Communications in soil science and plant analysis 2004 v.35 no.11-12 pp. 1635-1644
NPK fertilizers, aluminum, calcium, climatic factors, composts, cropping systems, crops, fertilizer application, intensive cropping, iron, long term effects, paddies, paddy soils, phosphorus, rice, soil amendments, soil properties, soil treatment, Korean Peninsula
External phosphorus (P) fertilization in intensive cropping systems often exceeds P demand by crops, which leads to P accumulation in soils. Levels of different pools of soil P have been affected not only by soil properties and climatic condition but also by rate and type of P applied. This experiment was conducted to investigate the long-term applications of compost and chemical fertilizer on soil phosphorus status in paddy cropping system after addition of compost and chemical fertilizers for 34 years in rice monoculture production at National Youngnam Agricultural Experiment Station, Miryang, Korea. Four different treatments of soil amendments were selected in this study: control, compost application, NPK (nitrogen-phosphorus-potassium) fertilizer application, and compost plus NPK fertilizer application. Phosphorus status varied with the long-term applications of compost and fertilizers, and the compost plus NPK fertilizer treatment significantly increased total P in soil.
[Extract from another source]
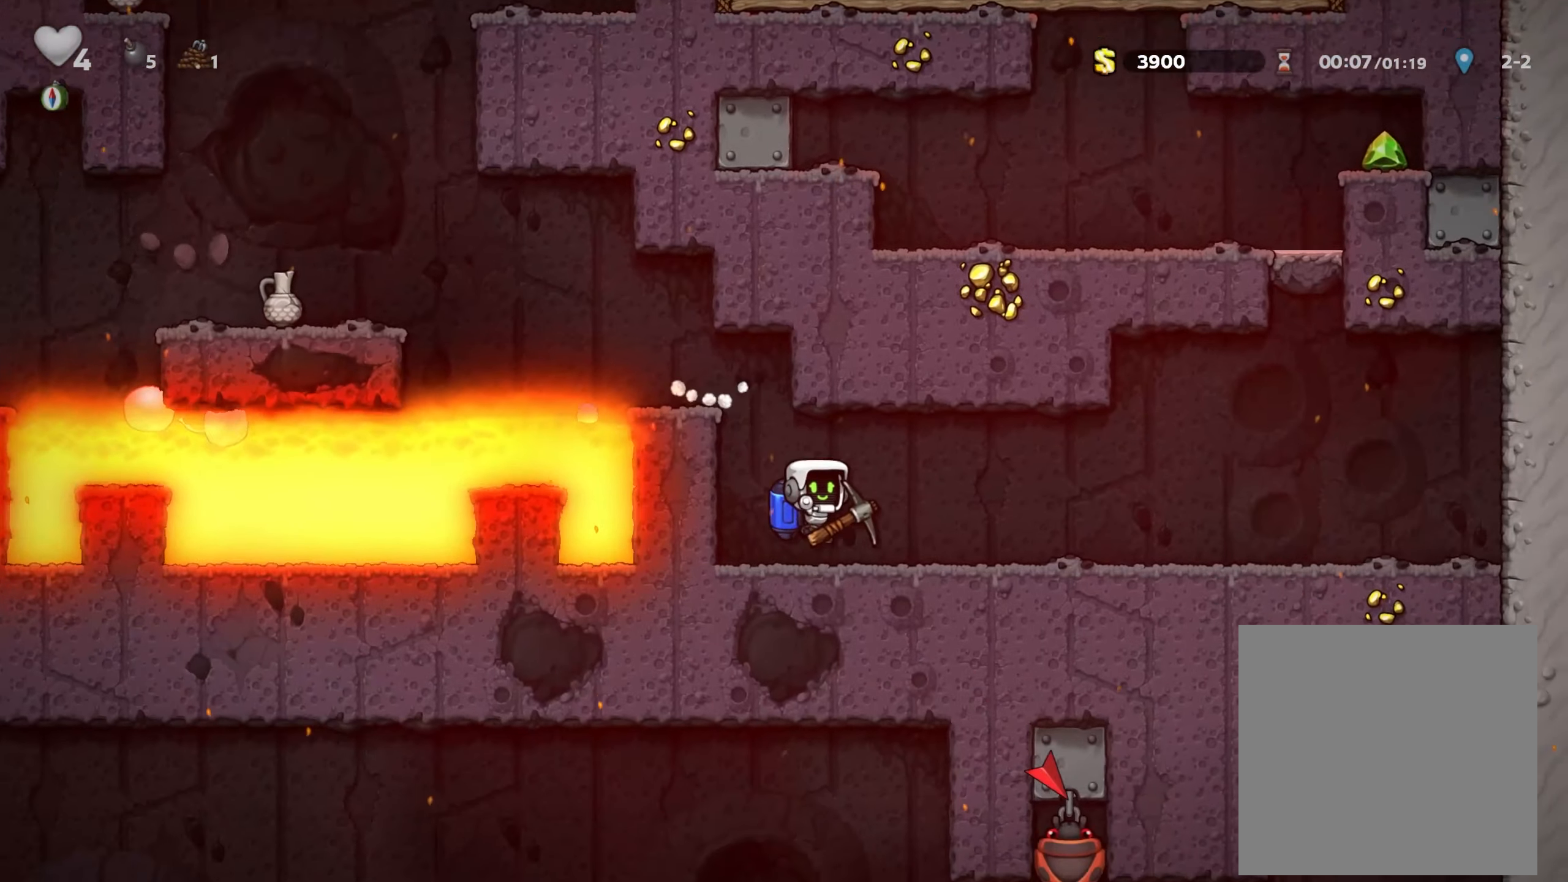
{"dt_ms": 500, "buttons": [], "left_stick": "up-left", "right_stick": "center", "events": [[466, "left_stick", "up-left"]]}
Available P was increased in the treatments that received chemical fertilizers. Applications of compost and chemical fertilizers increased organic P fraction but the ratio of organic P to total P declined with application of compost or chemical fertilizers. Phosphorus-fixation was significantly increased due to the long-term application of compost and chemical fertilizers. The P fixation was highest with iron (Fe) than with aluminum (Al) and calcium (Ca) in the paddy soil. The highest Fe-P content occurred in the compost plus NPK fertilizer treatment. These results represented that the higher level of P remaining in the soil is accumulated by long-term annual application of compost and chemical fertilizers than by that of chemical fertilizer, and P accumulation might be a gradual saturation of the P-sorption capacity.